Split a tensor into two groups using a mask matrix

Given the tensor A with shape (b,n,d) and another matrix M with shape (b,n), what is the most efficient way to split A into two tensors B and C with shapes (b,l,d) and (b,m,d), respecitvely, where n=l+m and the row A[k,i,:] should be included in tensor B if M[k,i] == 1, otherwise it should be included in C.

The trivial solution is to have a for loop and selects the row in A based on the corresponding values in M. Is there any way to do this splitting in parallel?

1 Like

I guess you could use scatter_ for this operation. Could you post your loop approach, so that we could check how exactly you are currently indexing the tensors?

Thanks for your response.
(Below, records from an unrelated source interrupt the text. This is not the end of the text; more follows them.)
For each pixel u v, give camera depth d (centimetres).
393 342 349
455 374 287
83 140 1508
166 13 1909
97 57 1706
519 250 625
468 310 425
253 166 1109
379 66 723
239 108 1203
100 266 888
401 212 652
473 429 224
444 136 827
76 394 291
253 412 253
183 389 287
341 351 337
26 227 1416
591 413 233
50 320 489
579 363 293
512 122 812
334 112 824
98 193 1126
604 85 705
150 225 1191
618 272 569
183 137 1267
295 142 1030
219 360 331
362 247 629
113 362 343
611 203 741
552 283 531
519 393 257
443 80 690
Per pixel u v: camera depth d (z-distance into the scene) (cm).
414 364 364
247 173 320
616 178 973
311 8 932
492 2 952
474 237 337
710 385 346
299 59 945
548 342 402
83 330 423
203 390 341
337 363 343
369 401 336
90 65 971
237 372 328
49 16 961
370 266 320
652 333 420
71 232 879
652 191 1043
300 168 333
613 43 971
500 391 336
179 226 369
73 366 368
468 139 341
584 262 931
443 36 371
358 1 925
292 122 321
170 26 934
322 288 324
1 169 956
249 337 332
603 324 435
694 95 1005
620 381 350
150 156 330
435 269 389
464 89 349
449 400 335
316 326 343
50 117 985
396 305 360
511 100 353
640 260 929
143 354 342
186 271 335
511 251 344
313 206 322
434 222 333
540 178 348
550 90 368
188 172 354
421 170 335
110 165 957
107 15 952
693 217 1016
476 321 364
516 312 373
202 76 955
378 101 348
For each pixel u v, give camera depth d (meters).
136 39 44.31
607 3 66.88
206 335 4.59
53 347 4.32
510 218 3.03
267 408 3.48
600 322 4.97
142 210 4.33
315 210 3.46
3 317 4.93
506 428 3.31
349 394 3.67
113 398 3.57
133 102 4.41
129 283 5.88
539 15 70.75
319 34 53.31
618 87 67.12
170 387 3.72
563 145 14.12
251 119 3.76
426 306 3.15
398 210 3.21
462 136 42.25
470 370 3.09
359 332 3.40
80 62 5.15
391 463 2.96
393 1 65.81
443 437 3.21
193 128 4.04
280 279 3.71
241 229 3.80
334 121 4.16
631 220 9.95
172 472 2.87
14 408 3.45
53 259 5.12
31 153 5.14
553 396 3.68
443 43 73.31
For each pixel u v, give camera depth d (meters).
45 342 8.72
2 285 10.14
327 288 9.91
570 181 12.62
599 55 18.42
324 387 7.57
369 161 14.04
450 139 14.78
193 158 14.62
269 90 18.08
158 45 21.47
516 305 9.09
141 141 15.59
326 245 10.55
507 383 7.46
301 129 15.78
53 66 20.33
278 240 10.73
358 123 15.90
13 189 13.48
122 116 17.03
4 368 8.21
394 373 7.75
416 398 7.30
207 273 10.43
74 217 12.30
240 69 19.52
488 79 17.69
Here’s the loop approach:

        B = []
        C = []
        for i in range(M.shape[0]):
            b = []
            c = []
            for j in range(M.shape[1]):
                if M[i,j] == 1:
                    c += [A[i,j]]
                else:
                    b += [A[i,j]]
            B += [torch.stack(b, dim=0)]
            C += [torch.stack(c, dim=0)]

There might be some padding required to convert B and C to tensors, but this is the general idea of the loop approach.

Assuming M only contains zeros and ones (or you could clamp it to these values), you could use it as a mask as seen here:

# setup
b, n, d = 2, 10, 4
A = torch.randn(b, n, d)
M = torch.randint(0, 2, (b, n))

# your approach
B = []
C = []
for i in range(M.shape[0]):
    b = []
    c = []
    for j in range(M.shape[1]):
        if M[i,j] == 1:
            c += [A[i,j]]
        else:
            b += [A[i,j]]
    B += [torch.stack(b, dim=0)]
    C += [torch.stack(c, dim=0)]

B = torch.cat(B)
C = torch.cat(C)

# alternative
B_ = A[~M.bool()]
C_ = A[M.bool()]

print((B == B_).all())
> tensor(True)
print((C == C_).all())
> tensor(True)

In this case, how to re-concatenate again with B, C, M to A?
Like below:

A_again = mask_concatenate(B, C, M)
assert (A == A_again).all() == True